Figure 3. Percentages of L. japonica unigenes in 11 subcategories of the metabolic pathway category.

Figure 4. Proposed pathways for the biosynthesis of CGA and luteoloside in L. japonica.

The three different routes of CGA biosynthesis are labeled 1, 2, and 3. Enzyme names are shown in the pictures. Each enzyme is annotated with the number of corresponding unigenes shown in parentheses. PAL, phenylalanine ammonia lyase; C4H, cinnamate 4-hydroxylase; 4CL, 4-hydroxycinnamoyl CoA ligase/4-coumarate-CoA ligase; HCT, hydroxycinnamoyl CoA shikimate/quinate hydroxycinnamoyltransferase; C3H, p-coumarate 3′-hydroxlase; HQT, hydroxycinnamoyl CoA quinate hydroxycinnamoyl transferase; UGCT, UDP glucose: cinnamate glucosyl transferase; HCGQT, hydroxycinnamoyl D-glucose: quinate hydroxycinnamoyl transferase. CHS, chalcone synthesis; CHI, chalcone isomerase; FSII, flavonol synthase; F3'H, Flavonoid 3'-monooxygenase.

Figure 5. Protein sequence alignment of putative L. japonica HQTs and HCTs with representative members of the HQT and HCT families.

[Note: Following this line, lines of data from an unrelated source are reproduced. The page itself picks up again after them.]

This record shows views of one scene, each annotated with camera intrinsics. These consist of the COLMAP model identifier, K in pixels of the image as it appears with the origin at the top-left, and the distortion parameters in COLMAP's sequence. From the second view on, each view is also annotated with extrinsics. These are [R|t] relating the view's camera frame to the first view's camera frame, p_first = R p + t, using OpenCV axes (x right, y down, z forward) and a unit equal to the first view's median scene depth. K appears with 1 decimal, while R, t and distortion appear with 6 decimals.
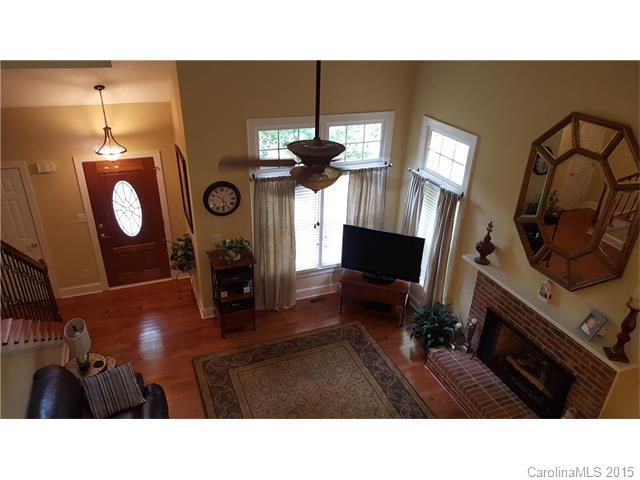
lens RADIAL K [[469.7, 0, 320.2], [0, 469.7, 255.0], [0, 0, 1]] dist [0.110542, -0.172257]
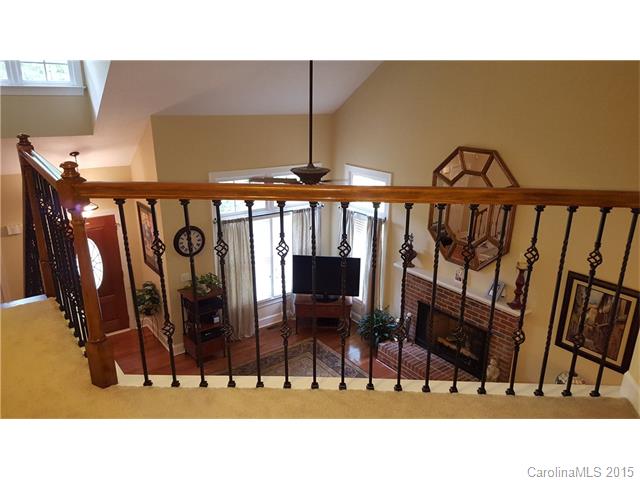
lens RADIAL K [[469.7, 0, 320.2], [0, 469.7, 255.0], [0, 0, 1]] dist [0.110542, -0.172257]
pose [[0.967241, -0.100557, 0.233096, -0.169336], [0.134666, 0.981605, -0.135340, 0.111446], [-0.215199, 0.162297, 0.962990, -0.173761]]
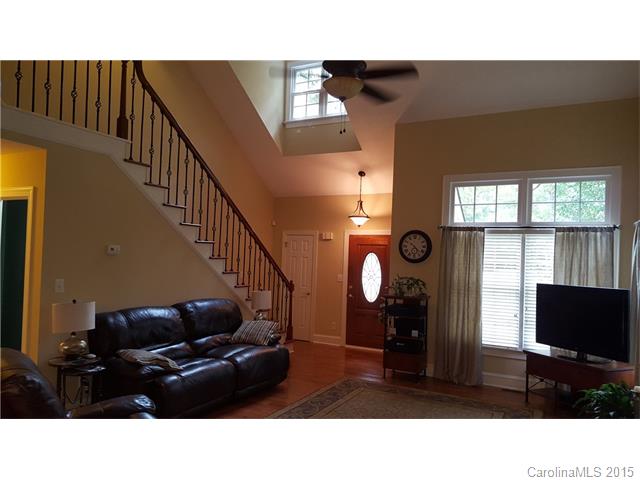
lens RADIAL K [[469.7, 0, 320.2], [0, 469.7, 255.0], [0, 0, 1]] dist [0.110542, -0.172257]
pose [[0.638582, -0.021485, -0.769254, 0.493008], [-0.380563, 0.860009, -0.339936, 0.352894], [0.668868, 0.509827, 0.541010, 0.258466]]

A. Sequence alignment of the conserved structure motifs in eight L. japonica putative HQTs and HCTs with Solanum lycopersicum (NP001234850) and Nicotiana tabacum (CAE46932). Black boxes indicate the conserved region. B. Neighbor-joining tree of HQTs and HCTs from L. japonica and other plants. The HQTs and HCTs used in phylogenetic analysis were retrieved from NCBI, including Cynara cardunculus var. scolymus (ACJ23164, ADL62854, CAR92145, ACF37072, AFL93687, ABK79689, ABK79690, AFL93686), Coffea canephora (ABO77957, ABO47805, ABO77955), Nicotiana tabacum (CAE46932, Q8GSM7), Solanum lycopersicum (NP001234850), Trifolium pratense (ACI28534), Populus trichocarpa (XP002303858, XP002332068), P. nigra (AEN02914) and C. arabica (ABO40491).